[DOCUMENT SEGMENT — start]

Administrator of Qianwei (犍為太守)
- In office ?–?
- Monarch: Liu Shan
- Succeeded by: Wang Li

Administrator of Guanghan (廣漢太守)
- In office ?–?
- Monarch: Liu Shan

Administrator of Wenshan (汶山太守)
- In office ?–?

Prefect of Pi County (郫縣令)
- In office ?–?

Prefect of Chengdu (成都令)
- In office ?–?

Assistant Officer Who Supervises the Army (督軍從事)
- In office ?–?

Personal details
- Born: Unknown Chengdu, Sichuan
- Died: Unknown (aged 47) Qianwei, Sichuan
- Occupation: Official
- Courtesy name: Junsu (君肅)

= He Zhi (Shu Han) =

3rd-century Shu Han politician

He Zhi ( 210s–220s) courtesy name Junsu, was an official of the state of Shu Han during the Three Kingdoms period of China.

[DOCUMENT SEGMENT — finish]
[RECORDS PROVIDED — start]

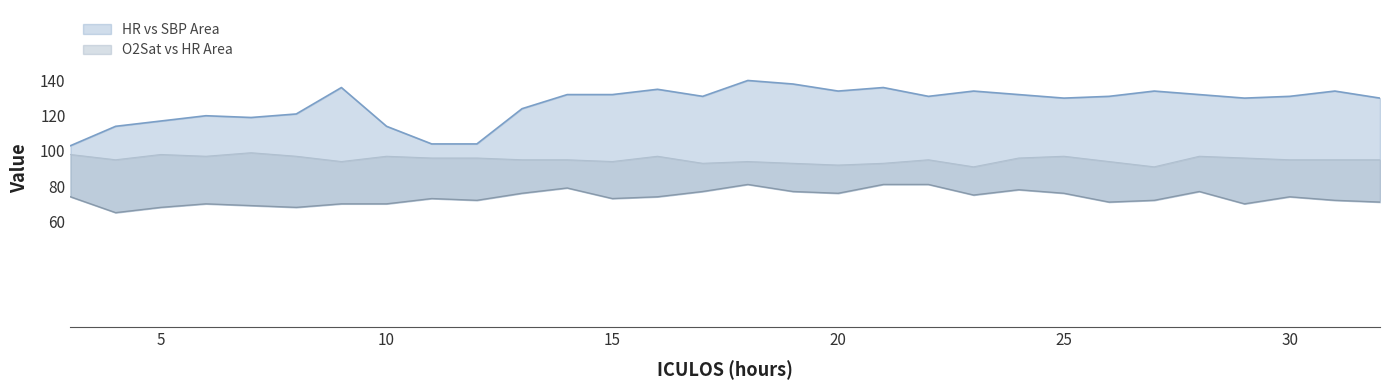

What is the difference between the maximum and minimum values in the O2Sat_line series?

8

[RECORDS PROVIDED — finish]
[RECORDS PROVIDED — start]

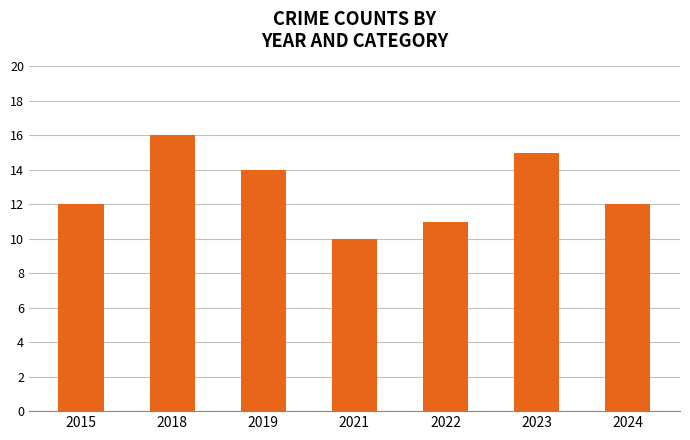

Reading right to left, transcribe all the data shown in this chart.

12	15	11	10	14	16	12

[RECORDS PROVIDED — finish]

§ WHAT TO WORK ON
(1) Answer from the He Zhi article:
(a) What was his courtesy name?
(b) Who succeeded him as Administrator of Qianwei?
(c) Where did he die?
(2) List every office that the He Zhi article shows him holding.
(3) Reproduce the part of the He Zhi article starting at "Prefect of Pi" and ending at "name: Junsu (君肅)".
The items have nothing to do with what is asked here.

§ RESULTS FOR THE EXERCISE
(1)
(a) Junsu (君肅)
(b) Wang Li
(c) Qianwei, Sichuan

(2)
Administrator of Qianwei (犍為太守)
Administrator of Guanghan (廣漢太守)
Administrator of Wenshan (汶山太守)
Prefect of Pi County (郫縣令)
Prefect of Chengdu (成都令)
Assistant Officer Who Supervises the Army (督軍從事)

(3)
Prefect of Pi County (郫縣令)
- In office ?–?

Prefect of Chengdu (成都令)
- In office ?–?

Assistant Officer Who Supervises the Army (督軍從事)
- In office ?–?

Personal details
- Born: Unknown Chengdu, Sichuan
- Died: Unknown (aged 47) Qianwei, Sichuan
- Occupation: Official
- Courtesy name: Junsu (君肅)